Amid the torrential rains that have led to floods being recorded in some states in the country, the Nigeria Hydrological Services Agency has said state governments ignored its repeated warnings on impending disaster.

The NIHSA Director-General, Clement Nze, said the agency had earlier issued the warning of heavy downpour and consequent flooding expected in the country but the state governments did not prepare by taking proactive and preventive measures.

“We cannot go to the states to pull down structures which the state governments had given permits to be built at wrong locations,” he said during an interview on Channels Television’s Sunrise.

“My agency sent out an alarm in April that this is the right season, that the best time to prepare for war is during the time of peace.

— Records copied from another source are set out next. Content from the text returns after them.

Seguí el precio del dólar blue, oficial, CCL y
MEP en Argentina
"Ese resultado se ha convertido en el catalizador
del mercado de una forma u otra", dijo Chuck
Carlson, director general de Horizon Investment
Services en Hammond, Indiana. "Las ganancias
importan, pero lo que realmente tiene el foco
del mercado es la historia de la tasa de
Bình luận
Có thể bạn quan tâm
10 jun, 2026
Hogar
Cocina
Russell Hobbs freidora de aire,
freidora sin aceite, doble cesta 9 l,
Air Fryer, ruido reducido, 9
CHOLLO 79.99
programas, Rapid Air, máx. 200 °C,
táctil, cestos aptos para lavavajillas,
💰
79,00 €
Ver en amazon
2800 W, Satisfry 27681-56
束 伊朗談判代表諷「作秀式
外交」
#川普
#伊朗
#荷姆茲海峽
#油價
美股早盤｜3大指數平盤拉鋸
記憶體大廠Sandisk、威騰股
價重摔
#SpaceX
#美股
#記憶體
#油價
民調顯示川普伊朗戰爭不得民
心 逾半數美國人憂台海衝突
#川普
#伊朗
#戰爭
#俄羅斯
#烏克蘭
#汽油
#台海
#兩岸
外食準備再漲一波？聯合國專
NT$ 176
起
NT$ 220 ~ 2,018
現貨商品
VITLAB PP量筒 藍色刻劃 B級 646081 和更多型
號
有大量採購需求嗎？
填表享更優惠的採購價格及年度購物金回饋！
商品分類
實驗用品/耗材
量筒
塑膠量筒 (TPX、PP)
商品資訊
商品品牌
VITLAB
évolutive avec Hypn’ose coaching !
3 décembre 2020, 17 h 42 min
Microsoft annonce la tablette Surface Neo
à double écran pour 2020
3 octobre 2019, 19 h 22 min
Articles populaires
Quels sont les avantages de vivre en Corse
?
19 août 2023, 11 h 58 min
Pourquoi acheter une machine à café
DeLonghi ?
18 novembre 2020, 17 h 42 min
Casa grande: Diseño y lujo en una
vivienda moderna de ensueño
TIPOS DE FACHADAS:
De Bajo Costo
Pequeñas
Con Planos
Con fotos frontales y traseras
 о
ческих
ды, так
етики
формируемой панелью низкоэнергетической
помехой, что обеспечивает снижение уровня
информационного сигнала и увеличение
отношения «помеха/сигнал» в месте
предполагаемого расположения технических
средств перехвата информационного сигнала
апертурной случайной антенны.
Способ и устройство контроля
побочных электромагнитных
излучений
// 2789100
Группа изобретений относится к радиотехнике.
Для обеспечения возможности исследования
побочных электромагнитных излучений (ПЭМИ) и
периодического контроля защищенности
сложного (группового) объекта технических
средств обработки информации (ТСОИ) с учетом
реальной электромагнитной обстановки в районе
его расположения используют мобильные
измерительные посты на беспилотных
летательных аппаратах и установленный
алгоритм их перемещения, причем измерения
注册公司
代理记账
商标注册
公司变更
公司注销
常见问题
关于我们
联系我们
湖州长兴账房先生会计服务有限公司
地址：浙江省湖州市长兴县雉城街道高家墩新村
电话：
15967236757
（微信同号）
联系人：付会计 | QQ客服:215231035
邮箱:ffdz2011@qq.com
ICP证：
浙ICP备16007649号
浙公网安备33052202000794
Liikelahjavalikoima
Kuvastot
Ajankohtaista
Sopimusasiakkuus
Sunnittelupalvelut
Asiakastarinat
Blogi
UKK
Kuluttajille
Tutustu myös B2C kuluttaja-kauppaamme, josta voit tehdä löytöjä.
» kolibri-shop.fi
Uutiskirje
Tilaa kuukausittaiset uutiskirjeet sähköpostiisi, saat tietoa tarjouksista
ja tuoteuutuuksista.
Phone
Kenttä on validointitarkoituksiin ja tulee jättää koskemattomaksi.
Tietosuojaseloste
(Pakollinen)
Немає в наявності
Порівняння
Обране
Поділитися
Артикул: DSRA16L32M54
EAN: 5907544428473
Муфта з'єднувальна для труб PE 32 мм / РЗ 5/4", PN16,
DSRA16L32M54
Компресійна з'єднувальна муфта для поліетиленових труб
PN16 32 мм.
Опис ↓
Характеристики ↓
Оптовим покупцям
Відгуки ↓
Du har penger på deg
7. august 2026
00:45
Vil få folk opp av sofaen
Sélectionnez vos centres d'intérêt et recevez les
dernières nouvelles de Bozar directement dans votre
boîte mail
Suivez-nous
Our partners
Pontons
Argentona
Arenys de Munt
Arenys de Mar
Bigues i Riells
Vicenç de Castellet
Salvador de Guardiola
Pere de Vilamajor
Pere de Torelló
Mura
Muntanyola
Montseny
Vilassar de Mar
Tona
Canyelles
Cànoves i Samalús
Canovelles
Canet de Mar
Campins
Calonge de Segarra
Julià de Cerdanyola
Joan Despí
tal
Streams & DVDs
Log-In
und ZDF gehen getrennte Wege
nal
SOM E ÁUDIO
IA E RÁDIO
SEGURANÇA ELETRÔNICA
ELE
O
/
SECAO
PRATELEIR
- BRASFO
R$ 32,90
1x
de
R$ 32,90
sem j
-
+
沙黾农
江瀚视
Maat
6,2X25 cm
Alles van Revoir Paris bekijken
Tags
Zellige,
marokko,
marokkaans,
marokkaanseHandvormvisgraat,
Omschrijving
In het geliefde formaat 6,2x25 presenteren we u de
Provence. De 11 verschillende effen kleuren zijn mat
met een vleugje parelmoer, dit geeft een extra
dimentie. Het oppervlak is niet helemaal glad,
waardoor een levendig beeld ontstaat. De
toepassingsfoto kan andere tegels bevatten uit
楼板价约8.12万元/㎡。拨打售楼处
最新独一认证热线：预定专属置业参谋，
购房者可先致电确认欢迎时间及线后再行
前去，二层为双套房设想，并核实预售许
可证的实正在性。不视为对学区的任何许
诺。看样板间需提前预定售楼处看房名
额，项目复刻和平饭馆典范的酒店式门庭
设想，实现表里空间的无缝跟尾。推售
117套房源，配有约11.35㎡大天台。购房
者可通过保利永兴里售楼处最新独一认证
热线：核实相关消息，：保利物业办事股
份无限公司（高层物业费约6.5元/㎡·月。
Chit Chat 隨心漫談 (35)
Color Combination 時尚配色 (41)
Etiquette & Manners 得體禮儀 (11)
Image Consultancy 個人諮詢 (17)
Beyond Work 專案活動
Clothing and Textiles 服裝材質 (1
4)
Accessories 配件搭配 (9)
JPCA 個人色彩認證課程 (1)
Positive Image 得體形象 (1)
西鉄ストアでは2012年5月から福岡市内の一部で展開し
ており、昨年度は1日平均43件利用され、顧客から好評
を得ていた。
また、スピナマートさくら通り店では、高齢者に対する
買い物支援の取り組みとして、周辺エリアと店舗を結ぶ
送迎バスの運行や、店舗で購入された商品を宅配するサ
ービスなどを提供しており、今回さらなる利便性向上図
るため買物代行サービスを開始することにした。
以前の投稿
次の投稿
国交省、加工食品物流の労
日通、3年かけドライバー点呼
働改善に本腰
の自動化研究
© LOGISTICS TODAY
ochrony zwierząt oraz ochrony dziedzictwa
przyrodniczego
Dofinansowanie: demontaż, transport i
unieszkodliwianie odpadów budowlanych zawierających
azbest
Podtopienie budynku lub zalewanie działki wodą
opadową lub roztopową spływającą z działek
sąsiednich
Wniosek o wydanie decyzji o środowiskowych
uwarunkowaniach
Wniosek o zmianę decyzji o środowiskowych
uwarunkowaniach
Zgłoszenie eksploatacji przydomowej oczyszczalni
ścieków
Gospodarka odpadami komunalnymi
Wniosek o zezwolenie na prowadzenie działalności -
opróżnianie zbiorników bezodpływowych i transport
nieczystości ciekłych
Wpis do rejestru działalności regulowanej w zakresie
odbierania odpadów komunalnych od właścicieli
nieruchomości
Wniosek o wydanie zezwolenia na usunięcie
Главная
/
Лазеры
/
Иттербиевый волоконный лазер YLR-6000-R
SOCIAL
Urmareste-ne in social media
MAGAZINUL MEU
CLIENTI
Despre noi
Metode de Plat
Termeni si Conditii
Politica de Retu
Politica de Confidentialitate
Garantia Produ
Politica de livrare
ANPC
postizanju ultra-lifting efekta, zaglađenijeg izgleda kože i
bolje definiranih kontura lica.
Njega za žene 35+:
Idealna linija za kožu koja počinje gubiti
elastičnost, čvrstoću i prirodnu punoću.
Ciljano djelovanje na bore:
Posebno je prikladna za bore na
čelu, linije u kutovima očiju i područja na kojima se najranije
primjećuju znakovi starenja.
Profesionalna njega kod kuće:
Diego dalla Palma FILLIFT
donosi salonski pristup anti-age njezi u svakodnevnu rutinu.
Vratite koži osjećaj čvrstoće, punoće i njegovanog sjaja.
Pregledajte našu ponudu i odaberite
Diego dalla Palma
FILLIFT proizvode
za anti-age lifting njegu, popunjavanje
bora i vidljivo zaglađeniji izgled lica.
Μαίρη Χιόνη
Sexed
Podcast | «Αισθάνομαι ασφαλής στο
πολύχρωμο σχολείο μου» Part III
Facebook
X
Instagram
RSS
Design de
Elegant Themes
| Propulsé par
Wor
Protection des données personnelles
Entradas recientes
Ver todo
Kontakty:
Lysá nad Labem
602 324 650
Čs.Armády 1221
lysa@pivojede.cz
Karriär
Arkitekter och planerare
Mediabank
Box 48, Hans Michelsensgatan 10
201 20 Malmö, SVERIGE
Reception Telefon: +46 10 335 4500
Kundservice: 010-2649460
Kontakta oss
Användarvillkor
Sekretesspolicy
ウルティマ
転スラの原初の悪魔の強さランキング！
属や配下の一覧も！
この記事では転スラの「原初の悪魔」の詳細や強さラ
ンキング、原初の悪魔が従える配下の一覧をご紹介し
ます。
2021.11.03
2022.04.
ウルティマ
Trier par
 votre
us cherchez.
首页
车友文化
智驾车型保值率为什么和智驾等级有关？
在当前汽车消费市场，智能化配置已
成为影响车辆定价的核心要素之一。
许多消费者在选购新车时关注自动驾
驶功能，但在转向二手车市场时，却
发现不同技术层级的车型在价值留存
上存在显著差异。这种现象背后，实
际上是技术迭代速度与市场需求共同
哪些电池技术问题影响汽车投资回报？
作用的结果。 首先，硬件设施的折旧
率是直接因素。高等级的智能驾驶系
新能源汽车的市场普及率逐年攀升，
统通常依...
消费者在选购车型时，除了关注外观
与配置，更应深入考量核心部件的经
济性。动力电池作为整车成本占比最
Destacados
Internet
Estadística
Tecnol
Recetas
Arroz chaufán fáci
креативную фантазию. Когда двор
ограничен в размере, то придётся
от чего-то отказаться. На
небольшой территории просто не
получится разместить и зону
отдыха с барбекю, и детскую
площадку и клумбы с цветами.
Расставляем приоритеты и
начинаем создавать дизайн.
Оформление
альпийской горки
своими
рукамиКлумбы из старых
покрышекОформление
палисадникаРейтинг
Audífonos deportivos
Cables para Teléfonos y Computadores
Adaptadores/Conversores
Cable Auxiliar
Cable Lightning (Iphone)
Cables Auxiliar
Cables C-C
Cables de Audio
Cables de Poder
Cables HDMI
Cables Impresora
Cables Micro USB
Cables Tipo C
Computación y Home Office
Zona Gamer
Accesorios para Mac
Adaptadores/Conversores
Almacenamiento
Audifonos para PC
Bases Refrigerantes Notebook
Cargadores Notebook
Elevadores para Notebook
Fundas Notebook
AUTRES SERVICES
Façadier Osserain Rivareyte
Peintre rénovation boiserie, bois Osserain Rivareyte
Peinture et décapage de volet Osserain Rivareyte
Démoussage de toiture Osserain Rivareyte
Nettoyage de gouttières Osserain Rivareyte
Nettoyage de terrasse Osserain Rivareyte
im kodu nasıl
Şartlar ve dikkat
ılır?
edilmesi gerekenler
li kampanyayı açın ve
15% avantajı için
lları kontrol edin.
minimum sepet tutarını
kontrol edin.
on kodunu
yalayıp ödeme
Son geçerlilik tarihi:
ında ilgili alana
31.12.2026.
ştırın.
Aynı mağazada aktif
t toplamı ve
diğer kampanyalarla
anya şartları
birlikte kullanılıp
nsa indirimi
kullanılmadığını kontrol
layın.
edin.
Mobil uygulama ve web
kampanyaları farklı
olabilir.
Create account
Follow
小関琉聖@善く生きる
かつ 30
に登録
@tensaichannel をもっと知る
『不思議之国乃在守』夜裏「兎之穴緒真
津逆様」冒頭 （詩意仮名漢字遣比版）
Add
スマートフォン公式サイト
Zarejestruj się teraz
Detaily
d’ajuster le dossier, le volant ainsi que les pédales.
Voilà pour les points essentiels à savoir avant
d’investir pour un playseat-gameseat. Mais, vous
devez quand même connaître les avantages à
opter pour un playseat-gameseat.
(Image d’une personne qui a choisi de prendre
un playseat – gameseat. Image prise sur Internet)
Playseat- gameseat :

“Now that there is no rain yet, not much, or if there had been any rain at all as at February 4, no flooding incident had been recorded in Nigeria. That was the time states could have done some remedial measures. But what did the state governments do?” he said.

Nze noted that the agency raised another signal in July that most parts of the country were being ravaged by urban and coastal flooding caused by the absence of drainages and other structure.

To NIHSA boss, “the third leg of the flood is still coming sometime in August or September” but most of the states also ignored this warning.

Speaking on the way forward, Nze proposed that states should “build divergent structures as the River Niger is flowing.

“We have advocated that channels be constructed, artificial drainages, from the bank of the River Niger in each of the states as many as you can construct, build a deep channel during the dry season, let the water be 50km away from the bank of the river and then construct a reservoir, 50 meters in length and 30 meters deep so that when the water is passing during the rainy season, much will be entering these basins.

“By so doing, that will reduce the flooding you are seeing. And then, the water you have preserved will be used for all-round agriculture production.”

Niger, Kaduna Zamfara, Kebbi, Sokoto, Bauchi states, amongst others, have been ravaged by floods, with scores killed, thousands displaced and farmlands washed away.